At home with Robert and Kim Bartley

He’s the Canucks’ top chef. She’s a design and decorating guru. Together, they really know how to make a kitchen cook

Story by Lin Stranberg and Photos by Janis Nicolay

As the partner of a celebrity chef, Kim Bartley has dined at some of the finest restaurants in the world. But she is happiest staying in to set the scene for one of her husband Robert’s epic dinners, whether it’s a cosy comfort meal à deux or a full-on party with Champagne, caviar and guests galore.
Robert Bartley is executive chef of the Vancouver Canucks, but enjoys doing all the shopping, cooking and menu planning at home, too. Kim, who is a designer and decorator, creates beautiful table arrangements in their stylish suite in a landmark building that looks out across English Bay. To her, it’s a form of play. “I’ve been decorating all my life,” she says. “I grew up with Barbie—I had her townhouse with the elevator.”
Her style is a down-to-earth blend of plain and fancy, sophisticated and homey, top-tier and budget-savvy. Although she travels extensively several times a year, she is just as happy to spend summer weekends pulling weeds in her West End community garden. She loves fashion trends, but chooses to bypass high-end boutiques in favour of the popular clothing shops along Robson Street.
Above all, Kim is passionate about achieving “the look for less,” that magic yin-yang of pop and practicality, luxe and good sense, which she pulls off with an eagle eye for colour and scale, a relentless sourcing and shopping energy, and a rock-solid dollar consciousness.
She may not be a chef, but she knows what makes a kitchen work. Thanks to early years in a hospitality career, she has a deep understanding of how to transform any kitchen into an inviting hub for warm gatherings with family and friends.
Here are Kim’s five top tips for making the most of your kitchen —and the rest of your home, too.

Tip #1: Set the table for success
Any table you dine at must look pretty, Kim insists. “I’m all about pretty. I love beautiful plating. When Robert wants to serve family style, I go ballistic!”

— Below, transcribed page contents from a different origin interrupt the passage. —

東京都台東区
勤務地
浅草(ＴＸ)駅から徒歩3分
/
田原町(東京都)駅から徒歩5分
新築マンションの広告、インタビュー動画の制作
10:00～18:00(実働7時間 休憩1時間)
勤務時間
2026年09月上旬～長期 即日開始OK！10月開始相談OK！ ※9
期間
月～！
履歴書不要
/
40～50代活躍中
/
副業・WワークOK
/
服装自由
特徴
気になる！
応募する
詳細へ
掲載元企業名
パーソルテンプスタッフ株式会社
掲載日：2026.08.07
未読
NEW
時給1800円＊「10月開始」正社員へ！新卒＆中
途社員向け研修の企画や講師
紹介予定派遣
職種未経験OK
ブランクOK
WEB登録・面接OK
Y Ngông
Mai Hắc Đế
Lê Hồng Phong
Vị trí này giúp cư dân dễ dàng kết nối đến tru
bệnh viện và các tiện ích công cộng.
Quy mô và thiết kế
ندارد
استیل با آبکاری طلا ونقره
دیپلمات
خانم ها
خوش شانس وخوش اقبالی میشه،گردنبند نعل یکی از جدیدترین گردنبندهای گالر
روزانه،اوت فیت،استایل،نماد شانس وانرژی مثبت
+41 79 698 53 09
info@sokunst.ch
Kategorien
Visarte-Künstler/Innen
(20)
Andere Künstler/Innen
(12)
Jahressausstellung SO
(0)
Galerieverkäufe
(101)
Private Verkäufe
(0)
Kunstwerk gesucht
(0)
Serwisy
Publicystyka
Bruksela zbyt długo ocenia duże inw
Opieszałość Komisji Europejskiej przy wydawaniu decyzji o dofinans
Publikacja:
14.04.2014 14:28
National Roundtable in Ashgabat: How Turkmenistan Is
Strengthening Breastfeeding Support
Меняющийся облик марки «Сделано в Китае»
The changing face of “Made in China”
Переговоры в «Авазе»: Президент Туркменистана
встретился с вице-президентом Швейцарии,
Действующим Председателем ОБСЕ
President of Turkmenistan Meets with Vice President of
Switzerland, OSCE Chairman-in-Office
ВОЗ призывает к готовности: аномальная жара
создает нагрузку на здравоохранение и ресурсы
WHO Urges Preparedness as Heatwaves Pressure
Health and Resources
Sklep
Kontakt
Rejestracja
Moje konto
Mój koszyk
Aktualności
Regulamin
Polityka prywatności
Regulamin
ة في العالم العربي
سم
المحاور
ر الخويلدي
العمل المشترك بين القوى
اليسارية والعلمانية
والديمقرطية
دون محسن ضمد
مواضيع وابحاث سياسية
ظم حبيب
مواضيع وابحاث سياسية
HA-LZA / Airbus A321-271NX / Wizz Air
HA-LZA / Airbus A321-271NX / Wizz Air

Tip #2: For easy hospitality, install a kitchen island
“The kitchen is the heart of any home, and when it’s opened up into a living space it becomes centre stage. Having an island with bar seating—either with a built-in cooktop or facing the stove so that the person who’s cooking faces the guests—offers warm pre-dinner hospitality. It leads to easy gatherings and conversational flow.”

Tip #3: Whenever possible, install banquettes
As a girl, Kim lived in a 1970s house with a corner breakfast nook. Over the years, her fondness for the comfortable conviviality of banquette seating has made it a mainstay in any design she undertakes. She installs banquettes in any dining area that can accommodate them.
“They’re more comfortable and feel luxurious, but the footprint is smaller because you don’t need extra space to walk behind chairs—and you can install drawers or flip-top seating for extra storage.” She put in the banquette in her 1100-square-foot condo, but left the former owners’ island and IKEA kitchen, which she enhanced with personal touches.

Tip #4: Bring the outdoors in
Use your natural setting to set the tone for the kitchen and throughout your house. Kim’s view over Sunset Beach inspired her to bring a beach vibe through her condo and into the kitchen. She chose watery grey glass tiles for her backsplash, a grey-washed rough-hewn wooden trestle table and dark wide-plank natural flooring that’s “almost like a dock” throughout. “Go with what you’ve got,” she says, “and have fun with it. If you have a backyard garden oasis, make everything a garden inside, too, with floral tones and vibrant greenery.”

Tip #5: Reface, remodel and redecorate
You don’t have to start from scratch. Use clean lines and continuity, together with modern upgrades like quartz surfaces and undermount sinks, to make a powerful contemporary design statement. “Keep metal faucets, handles and other accent hardware consistent. My kitchen had brushed nickel so I kept to that when I chose paneling to conceal the fridge and dishwasher. Reface outmoded cabinets and do a little remodeling, like easy-glide drawers and pull-out pantries for great hidden storage.”
Kim adds: “If at all possible, I like to reface, remodel and redecorate to avoid full-on renovations. It’s less costly and more convenient. And besides, I like design on a dime. Why spend more when you can get the same effect for less?”